According to Ghista Garda(2004),The Norwegian Nobel Committee has decided to award the
Nobel Peace Prize for 2006, divided into two equal parts, to Muhammad Yunus and Grameen
Bank for their efforts to create economic and social development from below. Lasting peace can
not be achieved unless large population groups find ways in which to break out of poverty.
Micro-credit is one such means. Development from below also serves to advance democracy and
human rights

Muhammad Yunus has shown himself to be a leader who has managed to translate visions into
practical action for the benefit of millions of people, not only in Bangladesh, but also in many
other countries. Loans to poor people without any financial security had appeared to be an
impossible idea. From modest beginnings three decades ago, Yunus has, first and foremost
through Grameen Bank, developed micro-credit into an ever more important instrument in the
struggle against poverty. Grameen Bank has been a source of ideas and models for the many
institutions in the field of micro-credit that have sprung up around the world.
Sudhirenda Sharma(2002) defines, Every single individual on earth has both the potential and
the right to live a decent life. Across cultures and civilizations, Yunus and Grameen Bank have
shown that even the poorest of the poor can work to bring about their own development.

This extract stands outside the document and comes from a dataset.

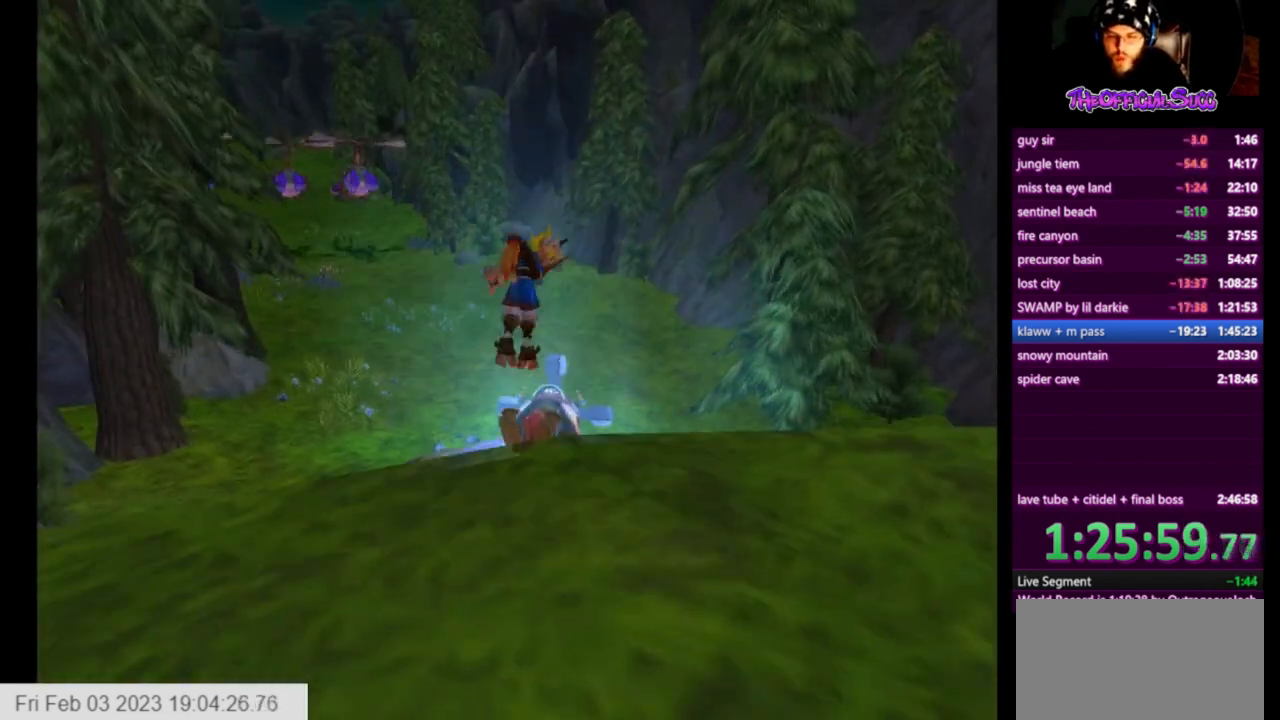
{"buttons": ["CROSS"], "left_stick": "left", "right_stick": "center", "events": [[459, "left_stick", "left"]]}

Micro-credit has proved to be an important liberating force in societies where women in

particular have to struggle against repressive social and economic conditions. Economic growth
and political democracy can not achieve their full potential unless the female half of humanity
participates on an equal footing with the male.
Yunus's long-term vision is to eliminate poverty in the world. That vision can not be realised by
means of micro-credit alone. But Muhammad Yunus and Grameen Bank have shown that, in the
continuing efforts to achieve it, micro-credit must play a major part.


Chapter-5: Conclusion & Recommendation

There is no doubt that the contribution of microfinance banking are worth maintaining for rural
economic development. In my proposed research I have shown how Grameen bank develop in
the poorer nations & developing countries. Also I have shown what type of Strategic
Management took Grameen bank.
According to D.C Barua(2006) ,Grameen Bank is the only business corporation to have won a
Nobel Prize. In a speech given at the presentation ceremony, Professor Ole Danbolt Mjs,
Chairman of the Norwegian Nobel Committee, mentioned that, by giving the prize to Grameen
Bank and Muhammad Yunus, the Norwegian Nobel Committee wished to focus attention on
dialogue with the Muslim world, on the women's perspective, and on the fight against poverty.

Paul Sinclair(2007) defines, On July 11, 2005 the Grameen Mutual Fund One (GMFO),
approved by the Securities and Exchange Commission of Bangladesh, was listed as an. One of
the first mutual funds of its kind, GMFO will allow the over four million Grameen bank
members, as well as non-members, to buy into Bangladesh's capital markets. The Bank and its
constituents are together worth over USD 7.4 billion.